Impacts environnementaux contrastés de différents régimes alimentaires au Royaume-Uni
Des chercheurs publient dans Nature Food les résultats d’une étude menée sur l’alimentation d’un échantillon de 55 504 personnes au Royaume-Uni. Les participants ont été classés en six groupes en fonction de leurs habitudes alimentaires : véganes, végétariens, mangeurs de poisson, mangeurs de viande en quantité faible (moins de 50 g/j), moyenne (entre 50 et 99 g/j) ou élevée (plus de 100 g/j). Ces informations ont été croisées avec celles sur l’impact environnemental de 57 000 produits, tirées de l’examen de 570 analyses du cycle de vie issues de la base « Poore et Nemecek ». Ce travail permet d’évaluer les émissions de gaz à effet de serre (GES), l’utilisation des terres et de l’eau, l’eutrophisation et la perte de biodiversité associées à chaque régime alimentaire. L’intérêt de ces données est qu’elles tiennent compte des modes et lieux de production des aliments (production locale, importée, sous serre, de plein champ, etc.). Cette approche permet ainsi la comparaison directe d’indicateurs environnementaux pour chaque régime alimentaire.
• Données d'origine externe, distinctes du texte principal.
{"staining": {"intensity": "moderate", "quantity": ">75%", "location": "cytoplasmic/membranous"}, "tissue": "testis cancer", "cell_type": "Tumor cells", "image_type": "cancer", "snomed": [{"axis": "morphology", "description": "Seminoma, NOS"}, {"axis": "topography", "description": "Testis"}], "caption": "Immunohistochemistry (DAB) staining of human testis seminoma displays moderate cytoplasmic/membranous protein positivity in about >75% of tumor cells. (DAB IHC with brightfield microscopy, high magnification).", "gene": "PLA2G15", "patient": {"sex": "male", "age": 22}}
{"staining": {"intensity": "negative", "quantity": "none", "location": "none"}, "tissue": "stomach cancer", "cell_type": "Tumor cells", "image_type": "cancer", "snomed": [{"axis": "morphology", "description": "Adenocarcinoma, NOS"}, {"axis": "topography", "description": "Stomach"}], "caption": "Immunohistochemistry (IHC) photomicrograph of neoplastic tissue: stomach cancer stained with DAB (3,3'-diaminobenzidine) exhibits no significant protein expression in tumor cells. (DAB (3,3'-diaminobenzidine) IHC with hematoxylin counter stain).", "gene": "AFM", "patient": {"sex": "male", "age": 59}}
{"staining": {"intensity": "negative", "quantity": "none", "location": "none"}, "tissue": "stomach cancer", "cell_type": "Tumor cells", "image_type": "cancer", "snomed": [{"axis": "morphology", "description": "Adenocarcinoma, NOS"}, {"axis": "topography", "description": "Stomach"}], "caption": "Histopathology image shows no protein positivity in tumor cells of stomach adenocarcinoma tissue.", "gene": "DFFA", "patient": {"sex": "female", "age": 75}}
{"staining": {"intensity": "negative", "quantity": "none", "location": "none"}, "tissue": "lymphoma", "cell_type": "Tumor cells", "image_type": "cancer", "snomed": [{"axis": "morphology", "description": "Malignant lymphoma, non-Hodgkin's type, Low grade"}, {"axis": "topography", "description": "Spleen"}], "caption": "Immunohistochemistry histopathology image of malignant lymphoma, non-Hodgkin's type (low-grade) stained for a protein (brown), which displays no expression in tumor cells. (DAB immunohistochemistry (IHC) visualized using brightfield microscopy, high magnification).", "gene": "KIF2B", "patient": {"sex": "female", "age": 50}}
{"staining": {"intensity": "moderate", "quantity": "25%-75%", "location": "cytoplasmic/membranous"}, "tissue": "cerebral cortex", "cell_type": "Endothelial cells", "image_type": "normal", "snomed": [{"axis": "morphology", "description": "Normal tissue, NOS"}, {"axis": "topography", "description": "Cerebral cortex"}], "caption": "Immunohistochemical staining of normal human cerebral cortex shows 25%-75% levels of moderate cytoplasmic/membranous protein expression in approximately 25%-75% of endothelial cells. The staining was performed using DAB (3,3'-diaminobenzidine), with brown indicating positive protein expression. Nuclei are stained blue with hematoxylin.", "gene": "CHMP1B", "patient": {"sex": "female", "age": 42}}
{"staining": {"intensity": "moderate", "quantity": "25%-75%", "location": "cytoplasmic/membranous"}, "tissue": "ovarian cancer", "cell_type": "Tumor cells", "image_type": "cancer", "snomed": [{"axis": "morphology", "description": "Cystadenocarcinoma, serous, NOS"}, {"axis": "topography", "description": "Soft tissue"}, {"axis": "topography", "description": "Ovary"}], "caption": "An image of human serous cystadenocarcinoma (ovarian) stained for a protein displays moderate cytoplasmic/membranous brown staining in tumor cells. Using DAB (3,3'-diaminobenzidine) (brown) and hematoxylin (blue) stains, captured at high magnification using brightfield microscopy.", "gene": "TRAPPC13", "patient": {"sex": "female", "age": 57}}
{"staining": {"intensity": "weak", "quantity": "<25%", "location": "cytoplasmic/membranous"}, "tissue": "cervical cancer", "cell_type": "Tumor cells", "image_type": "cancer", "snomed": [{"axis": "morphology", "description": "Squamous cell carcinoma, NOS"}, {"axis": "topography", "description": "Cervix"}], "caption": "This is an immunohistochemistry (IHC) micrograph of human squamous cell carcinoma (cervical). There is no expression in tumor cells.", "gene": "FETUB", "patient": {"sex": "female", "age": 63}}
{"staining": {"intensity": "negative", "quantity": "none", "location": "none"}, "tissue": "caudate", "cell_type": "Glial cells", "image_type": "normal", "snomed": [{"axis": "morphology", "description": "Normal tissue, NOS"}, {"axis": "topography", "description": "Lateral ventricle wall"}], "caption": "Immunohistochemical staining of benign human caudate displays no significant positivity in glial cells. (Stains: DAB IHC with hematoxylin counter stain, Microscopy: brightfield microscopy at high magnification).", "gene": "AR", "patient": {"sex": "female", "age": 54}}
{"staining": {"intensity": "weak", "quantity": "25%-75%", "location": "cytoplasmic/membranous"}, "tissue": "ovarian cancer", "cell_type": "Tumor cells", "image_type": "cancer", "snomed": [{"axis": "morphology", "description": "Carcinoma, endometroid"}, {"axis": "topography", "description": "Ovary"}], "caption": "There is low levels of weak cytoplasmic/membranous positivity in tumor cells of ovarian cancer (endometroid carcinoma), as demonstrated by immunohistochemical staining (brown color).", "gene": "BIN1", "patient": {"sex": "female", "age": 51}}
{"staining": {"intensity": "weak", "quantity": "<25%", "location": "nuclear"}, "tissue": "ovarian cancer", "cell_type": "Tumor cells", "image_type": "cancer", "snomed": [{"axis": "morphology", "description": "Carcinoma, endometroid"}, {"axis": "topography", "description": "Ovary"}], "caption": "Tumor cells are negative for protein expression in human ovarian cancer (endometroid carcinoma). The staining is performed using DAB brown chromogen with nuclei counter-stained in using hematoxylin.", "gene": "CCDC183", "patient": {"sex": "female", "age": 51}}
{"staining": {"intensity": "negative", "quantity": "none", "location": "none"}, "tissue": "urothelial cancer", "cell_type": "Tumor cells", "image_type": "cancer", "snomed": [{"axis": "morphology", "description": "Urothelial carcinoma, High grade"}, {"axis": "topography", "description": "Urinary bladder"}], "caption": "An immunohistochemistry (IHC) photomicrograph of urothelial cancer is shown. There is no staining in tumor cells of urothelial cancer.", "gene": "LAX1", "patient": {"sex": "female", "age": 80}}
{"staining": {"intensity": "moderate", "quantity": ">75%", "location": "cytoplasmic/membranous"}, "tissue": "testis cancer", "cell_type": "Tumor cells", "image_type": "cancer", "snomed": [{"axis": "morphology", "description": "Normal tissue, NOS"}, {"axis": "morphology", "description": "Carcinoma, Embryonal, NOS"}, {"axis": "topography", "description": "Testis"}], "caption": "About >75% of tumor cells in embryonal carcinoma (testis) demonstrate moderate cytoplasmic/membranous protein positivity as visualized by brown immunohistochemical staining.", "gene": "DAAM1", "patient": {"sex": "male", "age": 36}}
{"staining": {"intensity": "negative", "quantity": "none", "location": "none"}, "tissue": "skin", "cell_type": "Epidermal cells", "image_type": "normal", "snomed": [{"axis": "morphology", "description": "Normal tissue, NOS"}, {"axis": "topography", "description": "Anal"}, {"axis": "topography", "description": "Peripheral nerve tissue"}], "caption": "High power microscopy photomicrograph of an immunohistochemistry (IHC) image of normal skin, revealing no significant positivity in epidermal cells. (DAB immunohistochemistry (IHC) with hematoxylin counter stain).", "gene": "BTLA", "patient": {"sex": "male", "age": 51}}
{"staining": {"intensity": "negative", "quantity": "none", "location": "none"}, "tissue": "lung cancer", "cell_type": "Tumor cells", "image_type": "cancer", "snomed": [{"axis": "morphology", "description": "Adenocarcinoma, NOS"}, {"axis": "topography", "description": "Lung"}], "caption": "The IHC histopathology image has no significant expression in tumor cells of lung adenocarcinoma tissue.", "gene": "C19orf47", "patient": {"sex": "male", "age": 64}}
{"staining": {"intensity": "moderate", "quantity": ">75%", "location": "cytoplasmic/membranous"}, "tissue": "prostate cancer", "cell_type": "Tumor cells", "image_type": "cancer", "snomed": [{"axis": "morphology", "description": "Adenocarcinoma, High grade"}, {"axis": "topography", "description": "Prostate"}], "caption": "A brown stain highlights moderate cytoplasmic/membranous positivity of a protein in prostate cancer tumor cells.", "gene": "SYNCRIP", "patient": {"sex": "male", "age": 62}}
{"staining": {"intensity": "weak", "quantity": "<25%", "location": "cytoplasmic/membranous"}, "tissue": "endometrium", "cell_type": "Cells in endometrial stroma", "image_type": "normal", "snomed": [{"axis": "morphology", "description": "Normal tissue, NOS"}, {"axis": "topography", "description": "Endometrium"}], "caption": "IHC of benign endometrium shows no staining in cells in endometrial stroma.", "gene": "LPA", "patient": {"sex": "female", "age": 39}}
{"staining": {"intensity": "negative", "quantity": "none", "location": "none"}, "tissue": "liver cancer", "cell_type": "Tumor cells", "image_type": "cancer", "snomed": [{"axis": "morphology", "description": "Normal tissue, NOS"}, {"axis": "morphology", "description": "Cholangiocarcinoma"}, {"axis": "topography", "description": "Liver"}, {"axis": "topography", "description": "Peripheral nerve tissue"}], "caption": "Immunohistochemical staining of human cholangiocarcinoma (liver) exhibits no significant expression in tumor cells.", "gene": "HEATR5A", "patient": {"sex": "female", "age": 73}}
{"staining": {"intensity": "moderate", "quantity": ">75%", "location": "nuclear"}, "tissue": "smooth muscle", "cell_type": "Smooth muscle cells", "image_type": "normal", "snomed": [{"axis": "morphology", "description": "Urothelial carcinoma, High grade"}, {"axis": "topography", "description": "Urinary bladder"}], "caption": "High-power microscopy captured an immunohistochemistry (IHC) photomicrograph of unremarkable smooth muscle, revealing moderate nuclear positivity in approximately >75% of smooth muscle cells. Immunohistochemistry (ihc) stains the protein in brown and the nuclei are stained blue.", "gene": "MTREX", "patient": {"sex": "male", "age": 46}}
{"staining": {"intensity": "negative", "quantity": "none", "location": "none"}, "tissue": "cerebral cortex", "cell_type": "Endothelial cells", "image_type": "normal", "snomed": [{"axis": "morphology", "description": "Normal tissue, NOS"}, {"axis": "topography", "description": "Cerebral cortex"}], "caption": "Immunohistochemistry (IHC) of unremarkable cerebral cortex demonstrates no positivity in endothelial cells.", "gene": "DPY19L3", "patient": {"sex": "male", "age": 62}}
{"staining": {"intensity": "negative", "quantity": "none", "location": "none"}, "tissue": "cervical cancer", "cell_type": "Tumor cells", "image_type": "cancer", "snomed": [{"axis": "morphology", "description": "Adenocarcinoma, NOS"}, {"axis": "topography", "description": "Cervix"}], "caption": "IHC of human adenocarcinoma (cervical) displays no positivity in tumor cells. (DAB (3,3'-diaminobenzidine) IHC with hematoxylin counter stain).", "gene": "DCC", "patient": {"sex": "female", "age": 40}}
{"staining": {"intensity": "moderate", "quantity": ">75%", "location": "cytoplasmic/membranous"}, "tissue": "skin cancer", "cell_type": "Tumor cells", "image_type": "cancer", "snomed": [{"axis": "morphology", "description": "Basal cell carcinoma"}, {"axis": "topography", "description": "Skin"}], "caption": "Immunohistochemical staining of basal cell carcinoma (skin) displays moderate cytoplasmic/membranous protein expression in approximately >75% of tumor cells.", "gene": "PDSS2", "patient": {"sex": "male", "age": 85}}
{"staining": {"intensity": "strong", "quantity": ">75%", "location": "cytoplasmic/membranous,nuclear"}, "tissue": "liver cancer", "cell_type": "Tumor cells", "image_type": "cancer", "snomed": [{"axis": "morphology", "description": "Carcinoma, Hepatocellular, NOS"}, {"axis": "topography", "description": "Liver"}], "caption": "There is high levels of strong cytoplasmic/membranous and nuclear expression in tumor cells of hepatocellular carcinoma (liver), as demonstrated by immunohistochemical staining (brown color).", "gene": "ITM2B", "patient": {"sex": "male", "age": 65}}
Selon les chercheurs, un régime alimentaire végane ne représenterait que 30 % des émissions de CO2 d’un régime riche en viande (figure ci-dessous). Au sein même des régimes contenant de la viande, ceux avec de faibles quantités ne représenteraient que 57 % des émissions de CO2 de ceux avec des quantités élevées. Les émissions de protoxyde d’azote (N2O) de ce dernier groupe sont 3,6 fois plus importantes que celles des régimes véganes, principalement en raison des émissions liées aux fourrages.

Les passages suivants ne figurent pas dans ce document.